_What to work on_
Using the records that appear below, write out exactly the lines from the one with "Medicines Agency. On" through the one with "has called for", keeping both end lines.

*** Opening of Extracted data ***

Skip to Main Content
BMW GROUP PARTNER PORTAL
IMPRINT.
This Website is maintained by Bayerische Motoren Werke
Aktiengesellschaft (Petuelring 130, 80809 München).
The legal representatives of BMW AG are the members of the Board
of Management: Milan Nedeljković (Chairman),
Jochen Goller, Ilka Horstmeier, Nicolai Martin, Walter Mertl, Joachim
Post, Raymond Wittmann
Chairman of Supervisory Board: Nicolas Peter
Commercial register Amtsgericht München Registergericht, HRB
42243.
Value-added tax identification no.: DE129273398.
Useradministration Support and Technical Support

*** Close of Extracted data ***
*** Opening of Extracted data ***

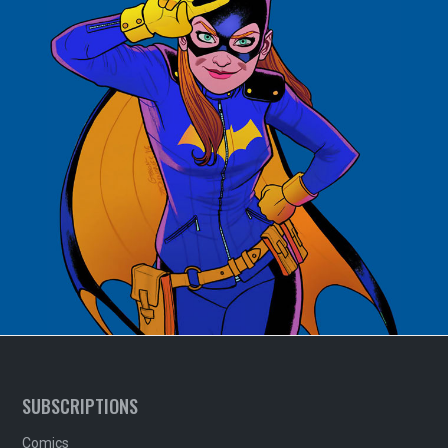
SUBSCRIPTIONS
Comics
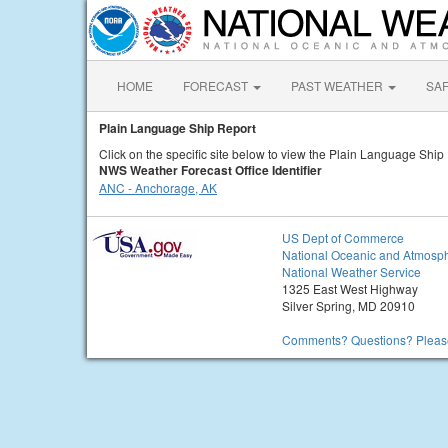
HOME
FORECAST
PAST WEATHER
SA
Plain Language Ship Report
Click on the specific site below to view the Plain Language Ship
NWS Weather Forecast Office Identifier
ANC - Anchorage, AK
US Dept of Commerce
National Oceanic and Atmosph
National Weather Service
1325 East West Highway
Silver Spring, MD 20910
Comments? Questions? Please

*** Close of Extracted data ***
*** Opening of Extracted data ***

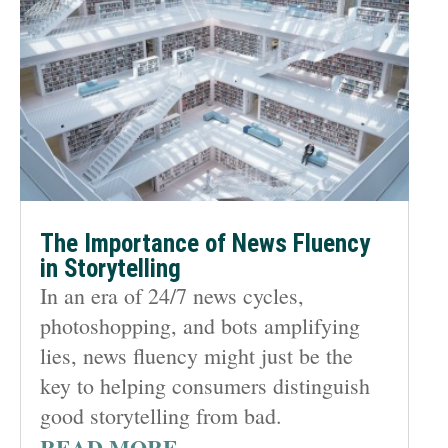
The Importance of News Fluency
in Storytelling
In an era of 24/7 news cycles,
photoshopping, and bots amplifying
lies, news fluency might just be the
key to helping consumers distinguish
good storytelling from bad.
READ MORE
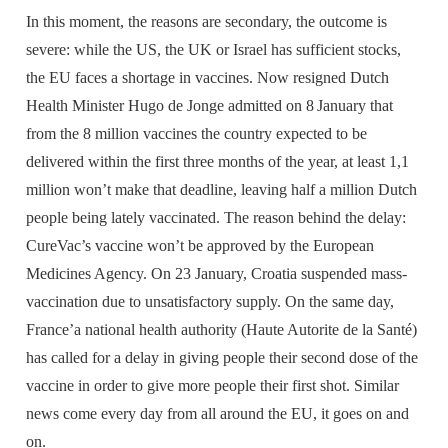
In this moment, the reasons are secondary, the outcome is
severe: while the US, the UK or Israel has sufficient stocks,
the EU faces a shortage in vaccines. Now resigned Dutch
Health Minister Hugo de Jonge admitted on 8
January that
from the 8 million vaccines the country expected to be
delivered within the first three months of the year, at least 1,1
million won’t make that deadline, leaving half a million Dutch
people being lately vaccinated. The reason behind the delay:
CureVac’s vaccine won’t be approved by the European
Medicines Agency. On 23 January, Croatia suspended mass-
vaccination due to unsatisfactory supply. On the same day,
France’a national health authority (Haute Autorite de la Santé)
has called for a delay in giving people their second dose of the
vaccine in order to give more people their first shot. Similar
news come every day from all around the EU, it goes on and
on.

*** Close of Extracted data ***

_Solution_
Medicines Agency. On 23 January, Croatia suspended mass-
vaccination due to unsatisfactory supply. On the same day,
France’a national health authority (Haute Autorite de la Santé)
has called for a delay in giving people their second dose of the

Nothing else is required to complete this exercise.